**Instructions to follow**
Copy every line from the records that holds the word "Blanche".

**Data records**
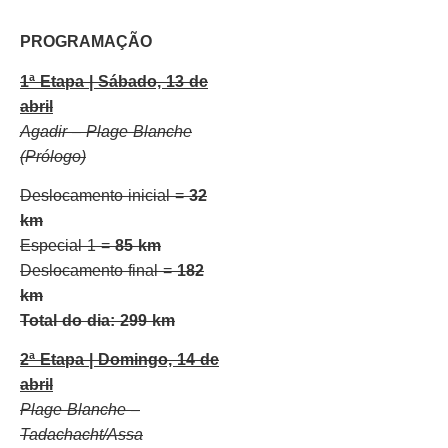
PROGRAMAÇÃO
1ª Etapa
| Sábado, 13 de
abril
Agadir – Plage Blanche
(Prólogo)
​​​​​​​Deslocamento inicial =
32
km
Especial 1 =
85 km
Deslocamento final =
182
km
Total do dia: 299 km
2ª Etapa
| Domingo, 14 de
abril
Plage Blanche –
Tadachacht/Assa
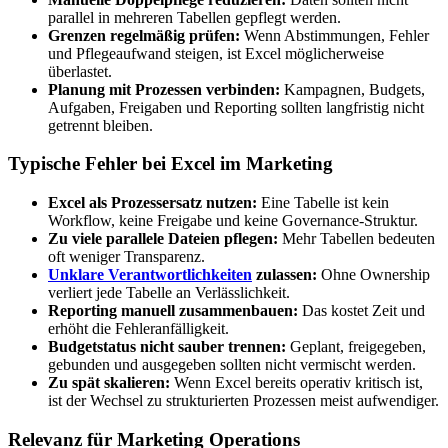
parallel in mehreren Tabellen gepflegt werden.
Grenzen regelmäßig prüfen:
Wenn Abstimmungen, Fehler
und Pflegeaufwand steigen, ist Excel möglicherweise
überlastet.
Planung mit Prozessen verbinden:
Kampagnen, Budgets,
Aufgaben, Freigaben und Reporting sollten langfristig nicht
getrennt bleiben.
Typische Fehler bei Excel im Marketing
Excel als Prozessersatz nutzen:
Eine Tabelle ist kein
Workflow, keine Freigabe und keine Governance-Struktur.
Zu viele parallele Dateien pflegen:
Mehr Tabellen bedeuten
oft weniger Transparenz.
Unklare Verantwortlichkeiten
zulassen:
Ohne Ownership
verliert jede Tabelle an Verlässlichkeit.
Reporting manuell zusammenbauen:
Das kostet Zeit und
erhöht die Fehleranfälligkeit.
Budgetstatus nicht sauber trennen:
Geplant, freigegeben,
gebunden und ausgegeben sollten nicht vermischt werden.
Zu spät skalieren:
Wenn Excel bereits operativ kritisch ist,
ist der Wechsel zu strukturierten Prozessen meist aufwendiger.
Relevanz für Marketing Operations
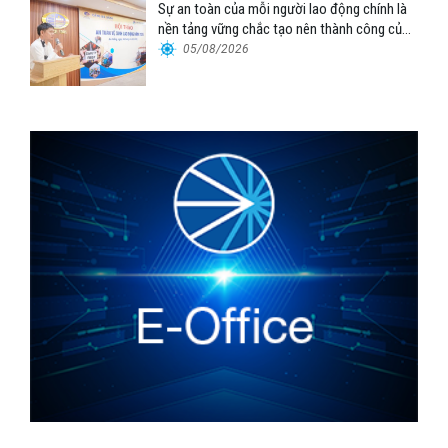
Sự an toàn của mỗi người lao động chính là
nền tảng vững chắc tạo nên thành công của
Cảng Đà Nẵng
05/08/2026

==

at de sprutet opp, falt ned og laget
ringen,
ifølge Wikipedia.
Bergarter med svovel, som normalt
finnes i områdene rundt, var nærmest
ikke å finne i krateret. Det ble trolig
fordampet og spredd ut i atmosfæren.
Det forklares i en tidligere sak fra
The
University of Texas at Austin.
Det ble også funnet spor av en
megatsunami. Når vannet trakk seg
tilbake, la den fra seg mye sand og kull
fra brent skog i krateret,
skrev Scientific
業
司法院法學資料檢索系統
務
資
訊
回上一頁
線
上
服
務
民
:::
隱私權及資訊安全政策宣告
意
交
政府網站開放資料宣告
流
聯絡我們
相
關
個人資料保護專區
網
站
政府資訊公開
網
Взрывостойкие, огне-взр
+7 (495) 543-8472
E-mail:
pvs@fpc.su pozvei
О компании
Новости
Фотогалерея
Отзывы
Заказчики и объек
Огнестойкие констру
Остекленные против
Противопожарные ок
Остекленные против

**The completed task**
Agadir – Plage Blanche
Plage Blanche –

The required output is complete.